Check each line of the data, and copy those where "Bully" appears.

Segment Start: Data supplied

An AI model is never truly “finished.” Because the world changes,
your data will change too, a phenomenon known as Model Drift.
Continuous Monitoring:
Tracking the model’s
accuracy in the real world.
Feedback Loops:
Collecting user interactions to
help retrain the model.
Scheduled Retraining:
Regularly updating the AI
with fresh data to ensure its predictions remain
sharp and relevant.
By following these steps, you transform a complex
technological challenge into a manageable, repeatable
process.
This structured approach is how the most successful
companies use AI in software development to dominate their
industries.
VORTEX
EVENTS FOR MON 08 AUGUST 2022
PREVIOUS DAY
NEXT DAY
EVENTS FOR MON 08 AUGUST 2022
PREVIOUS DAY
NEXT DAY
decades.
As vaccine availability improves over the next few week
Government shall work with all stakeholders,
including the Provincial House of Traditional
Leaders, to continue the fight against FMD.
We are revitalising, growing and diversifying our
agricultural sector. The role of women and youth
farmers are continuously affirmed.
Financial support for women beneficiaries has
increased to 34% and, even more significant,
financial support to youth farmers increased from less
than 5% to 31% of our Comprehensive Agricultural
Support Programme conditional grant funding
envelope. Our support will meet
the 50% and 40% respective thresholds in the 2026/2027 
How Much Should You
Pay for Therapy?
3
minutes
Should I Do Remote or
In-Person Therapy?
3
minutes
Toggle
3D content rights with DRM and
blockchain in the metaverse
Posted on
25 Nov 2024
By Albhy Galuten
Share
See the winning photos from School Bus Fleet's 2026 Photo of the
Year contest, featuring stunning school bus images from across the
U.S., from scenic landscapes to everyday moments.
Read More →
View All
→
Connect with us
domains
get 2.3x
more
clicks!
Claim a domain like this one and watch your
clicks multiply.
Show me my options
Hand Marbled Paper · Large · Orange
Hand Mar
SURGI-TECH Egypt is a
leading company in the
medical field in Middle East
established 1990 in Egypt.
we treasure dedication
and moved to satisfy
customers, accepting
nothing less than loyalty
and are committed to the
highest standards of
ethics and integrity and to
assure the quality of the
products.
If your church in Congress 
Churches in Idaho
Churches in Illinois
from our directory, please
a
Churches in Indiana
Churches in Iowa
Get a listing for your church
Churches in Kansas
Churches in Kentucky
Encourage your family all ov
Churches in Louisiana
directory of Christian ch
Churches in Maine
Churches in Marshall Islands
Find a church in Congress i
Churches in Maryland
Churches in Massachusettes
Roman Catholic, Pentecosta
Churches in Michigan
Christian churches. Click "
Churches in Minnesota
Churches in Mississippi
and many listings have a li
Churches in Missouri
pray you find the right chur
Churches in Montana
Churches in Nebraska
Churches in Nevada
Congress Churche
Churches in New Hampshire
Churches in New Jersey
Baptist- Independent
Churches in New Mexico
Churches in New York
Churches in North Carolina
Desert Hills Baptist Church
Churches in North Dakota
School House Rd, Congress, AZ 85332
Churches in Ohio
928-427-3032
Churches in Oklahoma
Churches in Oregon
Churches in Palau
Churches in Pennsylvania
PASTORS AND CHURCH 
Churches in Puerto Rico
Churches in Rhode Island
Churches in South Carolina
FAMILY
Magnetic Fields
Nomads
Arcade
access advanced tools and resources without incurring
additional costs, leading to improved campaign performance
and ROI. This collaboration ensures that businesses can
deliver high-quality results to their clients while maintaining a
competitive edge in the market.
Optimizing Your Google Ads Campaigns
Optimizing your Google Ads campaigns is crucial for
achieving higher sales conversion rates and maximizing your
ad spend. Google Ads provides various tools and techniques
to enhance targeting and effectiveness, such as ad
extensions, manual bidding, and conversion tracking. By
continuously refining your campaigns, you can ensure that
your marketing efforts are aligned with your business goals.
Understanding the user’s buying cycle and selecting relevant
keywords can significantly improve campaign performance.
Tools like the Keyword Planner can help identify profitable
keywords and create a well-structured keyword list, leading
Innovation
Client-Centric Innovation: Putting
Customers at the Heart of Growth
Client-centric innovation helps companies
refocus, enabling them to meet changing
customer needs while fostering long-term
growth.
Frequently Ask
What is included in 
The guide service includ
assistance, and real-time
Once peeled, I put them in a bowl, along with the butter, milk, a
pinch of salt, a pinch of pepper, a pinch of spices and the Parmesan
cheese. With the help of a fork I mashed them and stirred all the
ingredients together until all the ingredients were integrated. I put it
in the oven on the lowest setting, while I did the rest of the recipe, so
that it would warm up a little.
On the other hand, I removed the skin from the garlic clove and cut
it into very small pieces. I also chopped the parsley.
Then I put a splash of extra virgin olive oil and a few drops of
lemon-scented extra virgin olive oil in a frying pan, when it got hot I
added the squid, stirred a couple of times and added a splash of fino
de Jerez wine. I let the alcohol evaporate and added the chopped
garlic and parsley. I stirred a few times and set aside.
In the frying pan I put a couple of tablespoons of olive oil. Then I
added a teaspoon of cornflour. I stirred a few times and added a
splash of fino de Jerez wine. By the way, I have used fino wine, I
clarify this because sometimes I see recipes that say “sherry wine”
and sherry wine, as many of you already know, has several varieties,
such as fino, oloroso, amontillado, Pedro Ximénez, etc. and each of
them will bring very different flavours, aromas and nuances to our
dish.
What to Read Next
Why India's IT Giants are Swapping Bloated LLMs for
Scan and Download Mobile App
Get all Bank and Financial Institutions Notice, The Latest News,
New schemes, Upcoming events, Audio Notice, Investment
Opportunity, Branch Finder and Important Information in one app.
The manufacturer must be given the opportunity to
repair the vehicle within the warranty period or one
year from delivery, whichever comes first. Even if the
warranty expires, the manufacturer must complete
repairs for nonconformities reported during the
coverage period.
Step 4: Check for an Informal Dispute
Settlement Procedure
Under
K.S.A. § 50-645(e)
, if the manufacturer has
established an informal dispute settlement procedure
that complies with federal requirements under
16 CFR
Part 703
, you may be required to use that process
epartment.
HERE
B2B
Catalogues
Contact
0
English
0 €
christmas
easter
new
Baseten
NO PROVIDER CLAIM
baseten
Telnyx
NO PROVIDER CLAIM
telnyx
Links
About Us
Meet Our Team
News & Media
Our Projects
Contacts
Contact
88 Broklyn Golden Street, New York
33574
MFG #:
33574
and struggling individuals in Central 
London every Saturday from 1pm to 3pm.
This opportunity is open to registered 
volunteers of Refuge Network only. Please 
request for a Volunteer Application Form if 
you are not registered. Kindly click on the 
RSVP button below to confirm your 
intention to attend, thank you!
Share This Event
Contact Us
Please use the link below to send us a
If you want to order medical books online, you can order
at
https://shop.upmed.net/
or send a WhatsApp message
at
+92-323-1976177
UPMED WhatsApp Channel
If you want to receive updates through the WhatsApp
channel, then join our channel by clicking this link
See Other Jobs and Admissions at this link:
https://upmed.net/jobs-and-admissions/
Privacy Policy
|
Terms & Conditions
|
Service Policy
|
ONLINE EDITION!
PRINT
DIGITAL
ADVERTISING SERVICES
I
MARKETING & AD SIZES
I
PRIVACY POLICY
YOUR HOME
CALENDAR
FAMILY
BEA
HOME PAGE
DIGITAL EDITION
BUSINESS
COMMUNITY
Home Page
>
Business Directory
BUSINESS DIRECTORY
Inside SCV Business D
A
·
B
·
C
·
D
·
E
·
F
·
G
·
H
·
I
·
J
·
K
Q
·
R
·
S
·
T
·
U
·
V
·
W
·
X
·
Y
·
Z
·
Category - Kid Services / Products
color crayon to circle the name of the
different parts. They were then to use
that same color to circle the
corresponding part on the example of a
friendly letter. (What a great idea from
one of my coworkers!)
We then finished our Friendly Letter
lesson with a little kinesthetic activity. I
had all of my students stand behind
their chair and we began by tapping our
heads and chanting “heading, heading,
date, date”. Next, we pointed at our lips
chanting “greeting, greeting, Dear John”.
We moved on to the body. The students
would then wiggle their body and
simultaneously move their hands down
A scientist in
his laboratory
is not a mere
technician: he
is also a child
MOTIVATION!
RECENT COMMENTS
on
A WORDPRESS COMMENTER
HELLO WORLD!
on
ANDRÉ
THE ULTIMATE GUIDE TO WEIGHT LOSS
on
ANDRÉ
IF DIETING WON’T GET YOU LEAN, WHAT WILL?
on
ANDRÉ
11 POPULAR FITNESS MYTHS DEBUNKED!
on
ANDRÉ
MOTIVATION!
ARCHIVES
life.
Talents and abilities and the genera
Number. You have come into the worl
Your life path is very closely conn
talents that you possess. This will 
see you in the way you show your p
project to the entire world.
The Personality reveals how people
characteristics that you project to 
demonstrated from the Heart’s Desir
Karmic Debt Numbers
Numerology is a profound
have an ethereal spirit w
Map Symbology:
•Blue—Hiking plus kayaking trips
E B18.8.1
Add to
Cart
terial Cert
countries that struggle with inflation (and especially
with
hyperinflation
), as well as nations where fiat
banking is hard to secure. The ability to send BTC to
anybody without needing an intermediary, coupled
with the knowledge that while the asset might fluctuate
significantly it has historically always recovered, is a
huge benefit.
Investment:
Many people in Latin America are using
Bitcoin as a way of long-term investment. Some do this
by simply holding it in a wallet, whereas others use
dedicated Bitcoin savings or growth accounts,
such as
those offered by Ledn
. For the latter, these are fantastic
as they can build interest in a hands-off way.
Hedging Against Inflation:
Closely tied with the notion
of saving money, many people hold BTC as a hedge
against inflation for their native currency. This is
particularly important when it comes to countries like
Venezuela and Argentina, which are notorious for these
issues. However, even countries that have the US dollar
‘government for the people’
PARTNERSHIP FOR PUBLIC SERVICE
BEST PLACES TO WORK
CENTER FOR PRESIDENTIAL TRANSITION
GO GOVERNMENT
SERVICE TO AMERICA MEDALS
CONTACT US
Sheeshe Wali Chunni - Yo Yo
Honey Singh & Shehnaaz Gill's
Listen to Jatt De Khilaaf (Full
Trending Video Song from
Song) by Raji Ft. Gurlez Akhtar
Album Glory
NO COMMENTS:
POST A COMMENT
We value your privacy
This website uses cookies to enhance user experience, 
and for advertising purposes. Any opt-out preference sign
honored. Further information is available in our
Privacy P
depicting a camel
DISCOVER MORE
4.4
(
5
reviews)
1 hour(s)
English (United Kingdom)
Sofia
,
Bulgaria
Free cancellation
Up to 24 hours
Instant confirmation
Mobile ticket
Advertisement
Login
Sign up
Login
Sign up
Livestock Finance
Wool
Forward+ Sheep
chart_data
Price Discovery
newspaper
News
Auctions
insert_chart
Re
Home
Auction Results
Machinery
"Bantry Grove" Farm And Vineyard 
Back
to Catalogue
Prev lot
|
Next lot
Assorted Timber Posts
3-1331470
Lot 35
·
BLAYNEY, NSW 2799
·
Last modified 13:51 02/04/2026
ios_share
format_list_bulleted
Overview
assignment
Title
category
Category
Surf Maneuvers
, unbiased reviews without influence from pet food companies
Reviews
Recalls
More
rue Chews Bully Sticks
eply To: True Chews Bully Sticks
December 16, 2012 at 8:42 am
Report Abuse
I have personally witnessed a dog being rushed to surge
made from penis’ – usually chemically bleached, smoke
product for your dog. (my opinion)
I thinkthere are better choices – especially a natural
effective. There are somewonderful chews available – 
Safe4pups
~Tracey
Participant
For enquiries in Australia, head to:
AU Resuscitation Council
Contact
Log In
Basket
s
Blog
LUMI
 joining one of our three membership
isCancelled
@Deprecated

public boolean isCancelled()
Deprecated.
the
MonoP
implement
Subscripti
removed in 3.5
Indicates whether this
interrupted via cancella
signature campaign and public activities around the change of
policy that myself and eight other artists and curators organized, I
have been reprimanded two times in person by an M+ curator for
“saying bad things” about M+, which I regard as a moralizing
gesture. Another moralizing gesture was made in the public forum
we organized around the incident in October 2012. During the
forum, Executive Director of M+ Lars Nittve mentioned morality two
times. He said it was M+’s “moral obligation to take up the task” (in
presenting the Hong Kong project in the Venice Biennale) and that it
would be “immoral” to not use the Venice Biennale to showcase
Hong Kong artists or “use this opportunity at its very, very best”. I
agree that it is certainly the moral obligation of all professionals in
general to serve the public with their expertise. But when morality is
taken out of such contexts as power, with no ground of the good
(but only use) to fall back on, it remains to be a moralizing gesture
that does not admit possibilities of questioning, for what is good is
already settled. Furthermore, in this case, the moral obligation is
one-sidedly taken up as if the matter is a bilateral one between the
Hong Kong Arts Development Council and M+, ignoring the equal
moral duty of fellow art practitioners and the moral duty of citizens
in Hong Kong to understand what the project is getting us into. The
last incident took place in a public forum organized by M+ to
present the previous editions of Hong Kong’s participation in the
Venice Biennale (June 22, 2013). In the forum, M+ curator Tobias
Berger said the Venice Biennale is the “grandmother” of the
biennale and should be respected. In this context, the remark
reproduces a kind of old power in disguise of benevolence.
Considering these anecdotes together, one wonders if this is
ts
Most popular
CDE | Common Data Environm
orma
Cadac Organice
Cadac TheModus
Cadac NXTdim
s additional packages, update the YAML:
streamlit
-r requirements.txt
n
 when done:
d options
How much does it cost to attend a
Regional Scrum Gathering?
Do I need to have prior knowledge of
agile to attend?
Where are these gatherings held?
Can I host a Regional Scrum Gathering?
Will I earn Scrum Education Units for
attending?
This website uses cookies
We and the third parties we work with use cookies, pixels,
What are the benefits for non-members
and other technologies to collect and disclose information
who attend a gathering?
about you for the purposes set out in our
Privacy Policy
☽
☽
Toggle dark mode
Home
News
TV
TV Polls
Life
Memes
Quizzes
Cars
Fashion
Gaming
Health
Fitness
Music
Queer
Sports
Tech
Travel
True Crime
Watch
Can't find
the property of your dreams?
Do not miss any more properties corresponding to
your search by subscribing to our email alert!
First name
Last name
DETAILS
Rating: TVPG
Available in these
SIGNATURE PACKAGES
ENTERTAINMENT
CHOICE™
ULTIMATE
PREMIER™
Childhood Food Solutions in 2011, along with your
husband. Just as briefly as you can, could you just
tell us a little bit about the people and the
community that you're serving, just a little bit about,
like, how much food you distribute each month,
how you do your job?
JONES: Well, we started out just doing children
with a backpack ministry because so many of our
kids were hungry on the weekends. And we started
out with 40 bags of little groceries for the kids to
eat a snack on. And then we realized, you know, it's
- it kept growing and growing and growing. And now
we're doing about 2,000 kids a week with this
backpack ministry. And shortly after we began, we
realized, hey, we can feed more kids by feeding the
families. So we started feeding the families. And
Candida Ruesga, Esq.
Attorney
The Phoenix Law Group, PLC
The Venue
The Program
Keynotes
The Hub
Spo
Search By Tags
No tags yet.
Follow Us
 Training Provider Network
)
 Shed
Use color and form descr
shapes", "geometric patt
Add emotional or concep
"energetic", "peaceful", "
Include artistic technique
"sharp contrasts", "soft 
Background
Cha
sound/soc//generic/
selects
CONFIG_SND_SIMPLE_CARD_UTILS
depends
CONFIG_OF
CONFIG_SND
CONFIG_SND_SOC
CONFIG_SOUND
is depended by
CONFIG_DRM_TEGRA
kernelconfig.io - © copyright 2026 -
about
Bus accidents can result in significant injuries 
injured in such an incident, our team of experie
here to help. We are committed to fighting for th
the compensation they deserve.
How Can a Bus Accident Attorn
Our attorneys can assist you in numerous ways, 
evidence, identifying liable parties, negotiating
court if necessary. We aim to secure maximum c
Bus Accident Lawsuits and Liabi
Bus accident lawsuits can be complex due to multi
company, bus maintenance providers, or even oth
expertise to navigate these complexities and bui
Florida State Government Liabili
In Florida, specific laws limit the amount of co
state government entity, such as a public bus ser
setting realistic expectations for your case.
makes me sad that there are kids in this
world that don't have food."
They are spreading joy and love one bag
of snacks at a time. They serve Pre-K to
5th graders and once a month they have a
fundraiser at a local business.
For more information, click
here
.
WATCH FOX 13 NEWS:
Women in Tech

Segment End: Data supplied

— Solution —
rue Chews Bully Sticks
eply To: True Chews Bully Sticks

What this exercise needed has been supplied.